In a difficult irony, that’s in part because there hasn’t been a wildfire near here in at least 70 years.
"And you need that kind of an ecological event for the forest and the plants to regenerate," he explained.
Because there hasn’t been a major wildfire in this area in so long, some officials are worried that people have been lulled into thinking it won’t ever happen here.
"Our days are numbered. It will happen here one day, and we're perfectly primed," said Valerie MacDonald, Pitkin County’s emergency manager. "I think everyone knows we're in a drought. It’s bone dry."
She and Mele agree that people need to prepare. Mele has worked with homeowners' associations to help them identify specific ways to protect the areas around homes.
Crews were recently working in dense trees near a trail through the Fox Run neighborhood.
“When wildfire hits this type of landscape, it runs,” Mele explained.
Fires gain in intensity as they consume fuels, which can be everything from vegetation to shingle roofs. As a wildfire grows, it moves skyward, spreading through the tops of trees, in what’s called a crown fire.
When crews mitigate, they clump vegetation together to create space between the trees and remove any dry fuels. When this works, the fire drops back to the ground, where it isn’t as intense.The goal isn’t to prevent wildfires -- that’s impossible.
“It gives everybody time. It gives firefighters time, and it breaks up that continuity of fuels," Mele said.
Individual homeowners can do a lot of this work, too. On the southwest side of Snowmass, Mele helped one homeowner take steps to protect his house.
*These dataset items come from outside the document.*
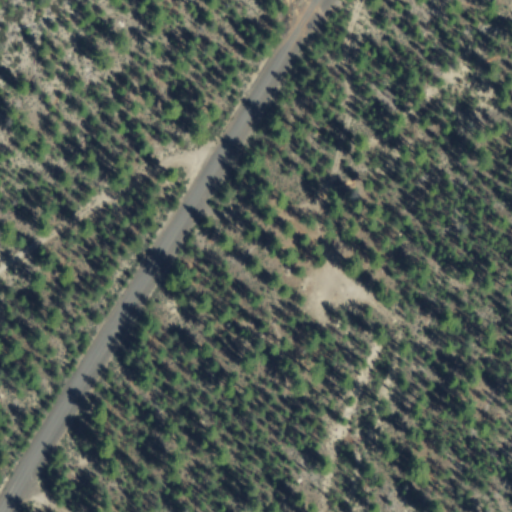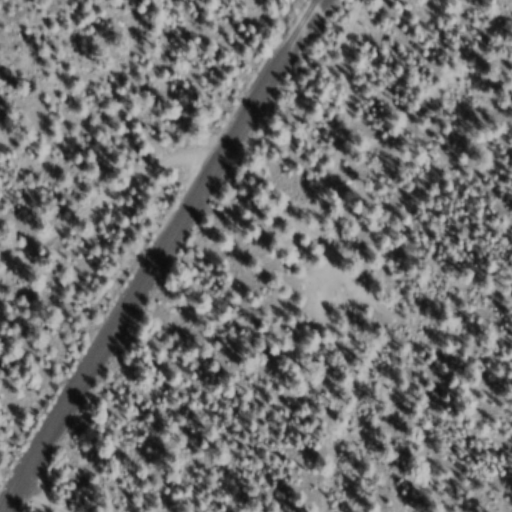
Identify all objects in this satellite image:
road: (107, 204)
road: (161, 255)
road: (389, 258)
road: (33, 502)
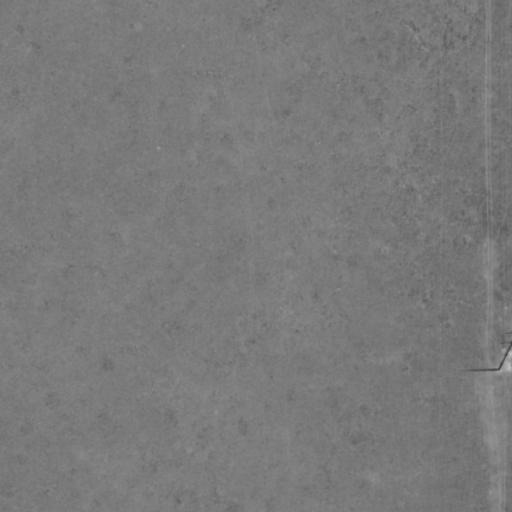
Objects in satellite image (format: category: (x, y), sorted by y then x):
power tower: (495, 369)
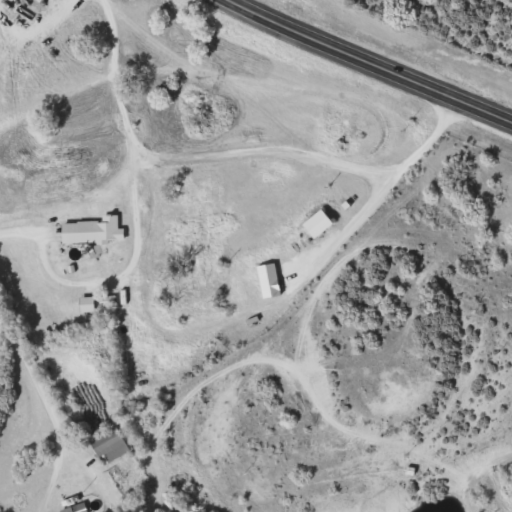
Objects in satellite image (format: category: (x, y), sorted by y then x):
road: (374, 63)
road: (290, 182)
building: (313, 221)
building: (91, 227)
road: (353, 261)
building: (265, 278)
building: (107, 443)
building: (78, 507)
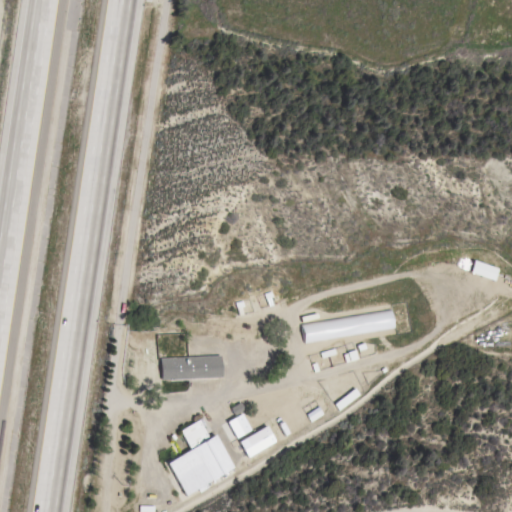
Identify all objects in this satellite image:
road: (21, 144)
road: (135, 200)
road: (85, 256)
building: (482, 270)
building: (345, 326)
building: (347, 326)
building: (349, 355)
building: (186, 367)
building: (190, 367)
building: (346, 399)
building: (315, 413)
building: (237, 421)
building: (235, 425)
building: (253, 441)
building: (256, 441)
building: (195, 459)
building: (199, 459)
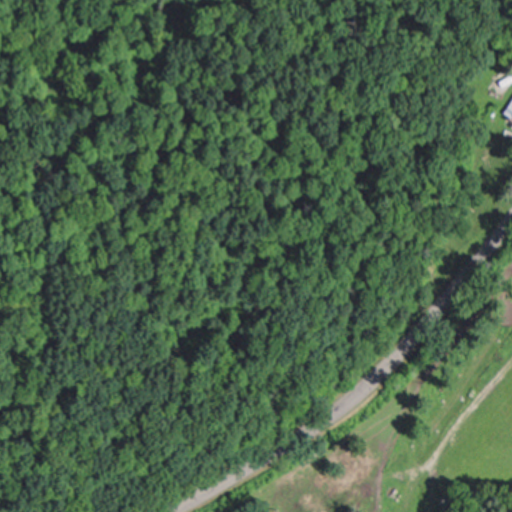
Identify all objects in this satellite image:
building: (509, 109)
road: (364, 388)
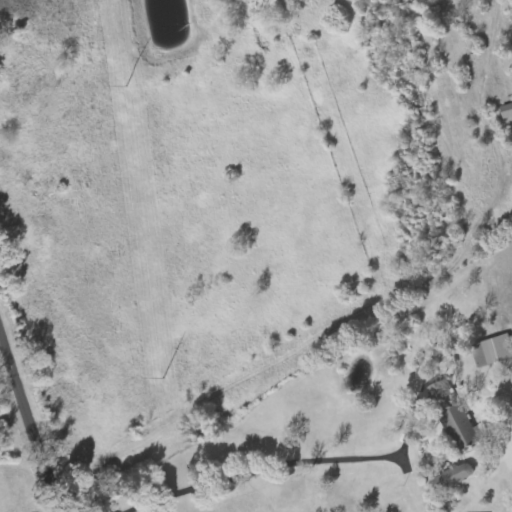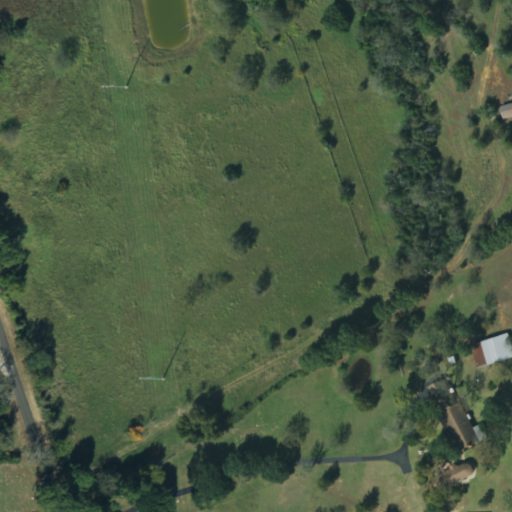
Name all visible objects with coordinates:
power tower: (125, 86)
building: (508, 111)
road: (1, 348)
building: (494, 351)
power tower: (162, 378)
road: (25, 425)
building: (456, 477)
road: (58, 509)
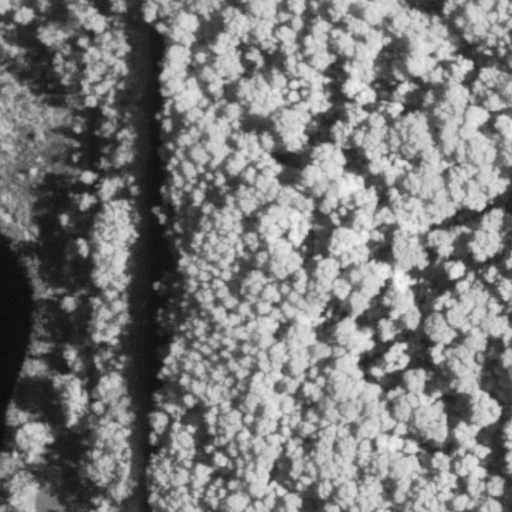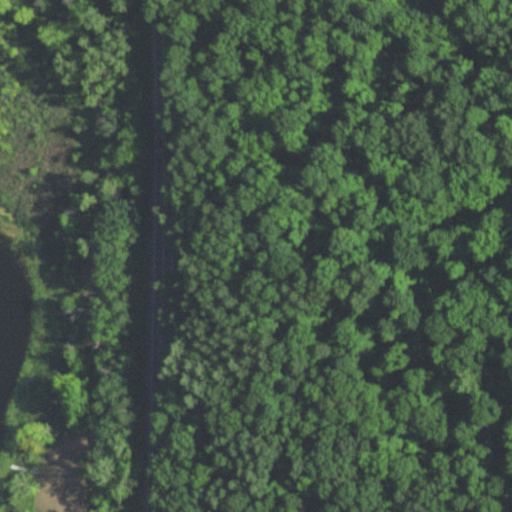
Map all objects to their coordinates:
road: (161, 256)
road: (86, 272)
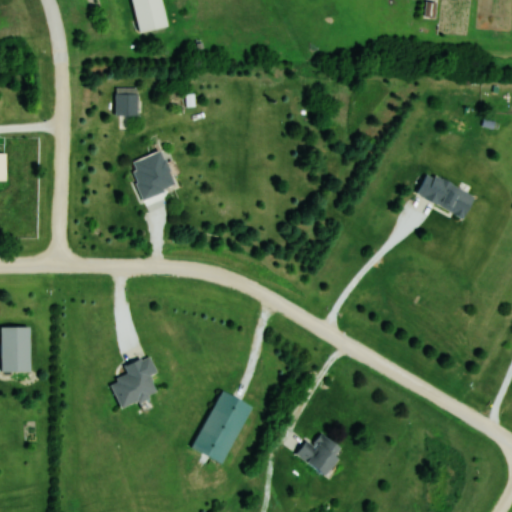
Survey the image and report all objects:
building: (147, 14)
building: (125, 101)
road: (29, 121)
road: (58, 131)
building: (2, 166)
building: (150, 174)
building: (443, 194)
road: (349, 260)
road: (272, 298)
road: (240, 337)
building: (13, 348)
road: (493, 371)
building: (133, 382)
road: (275, 416)
building: (219, 427)
building: (317, 453)
road: (503, 497)
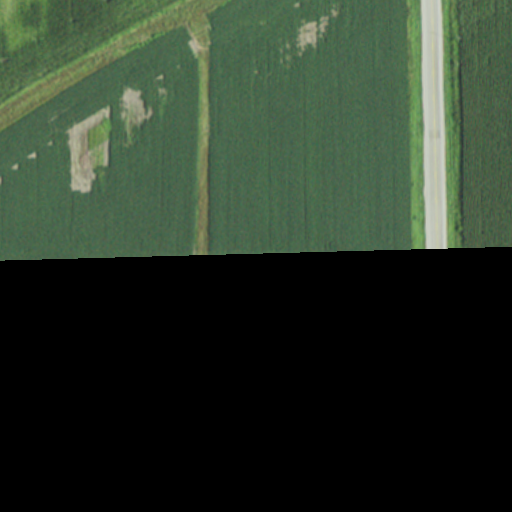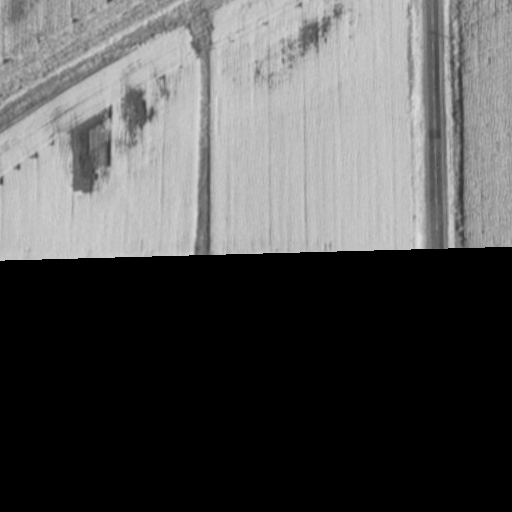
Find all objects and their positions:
road: (435, 255)
road: (474, 326)
building: (76, 337)
building: (8, 345)
road: (219, 480)
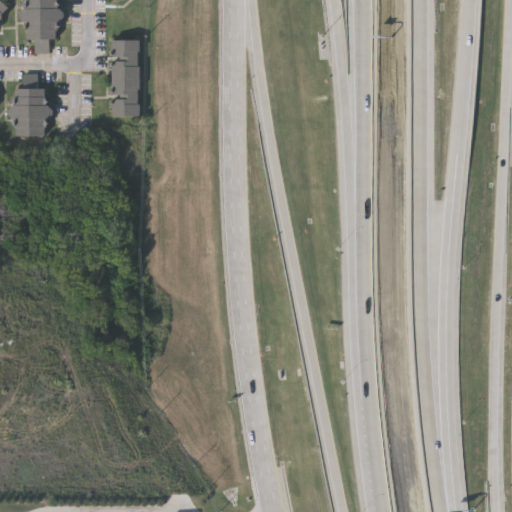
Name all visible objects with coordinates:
building: (116, 0)
building: (122, 2)
building: (2, 5)
building: (38, 22)
building: (45, 24)
road: (73, 65)
building: (123, 77)
building: (130, 81)
road: (345, 97)
road: (362, 97)
building: (28, 111)
building: (35, 115)
road: (452, 219)
road: (293, 255)
road: (497, 255)
road: (421, 256)
road: (238, 257)
road: (363, 353)
road: (452, 476)
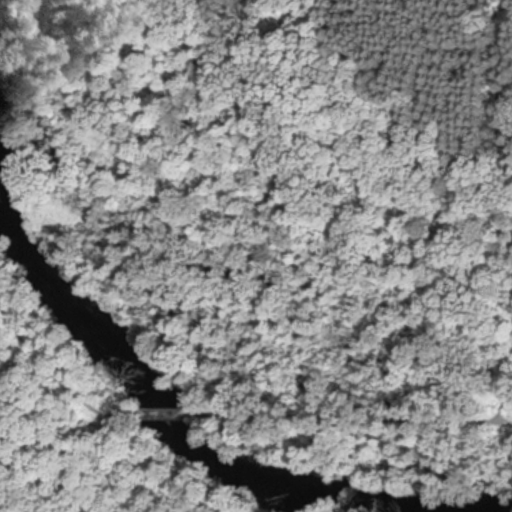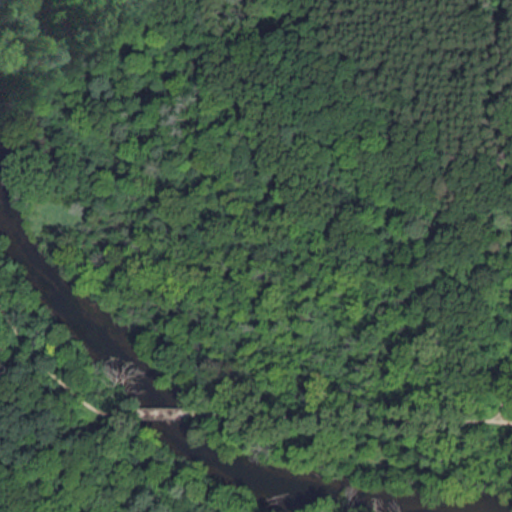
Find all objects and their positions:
road: (431, 206)
park: (256, 256)
road: (506, 279)
road: (52, 372)
road: (165, 411)
road: (346, 415)
river: (179, 425)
"He's got a metal roof, he's got stucco. He's got composite decking," Mele pointed out. "In other words, he's made some effort. Rather than wood mulch, we talked him into rock mulch."
Things like removing firewood and clearing space around your home can make a big difference, and officials say it’s critical that individuals step up, even though it can be expensive and time consuming.
“The public's expectations of what local government can do during a catastrophic disaster in the county will immediately exceed our capabilities," MacDonald said. "We need everyone to take personal responsibility to get the work done.”
Mele is quick to point out that it’s not just outdoor work that can be a lifesafer. Being prepared goes beyond mitigation.
"That includes your go-kits; that includes evacuation plans; that includes making sure you have things for your pets," he said.
If an evacuation order comes, families need to know how to respond, quickly.
“If you don't have a plan, the normal person is just going to stall out, and that’s a very bad option in a fast-moving wildfire,” MacDonald said.
Even with fire restrictions in place, there's no sure way to prevent wildfire, but planning ahead can help buy time — and save homes.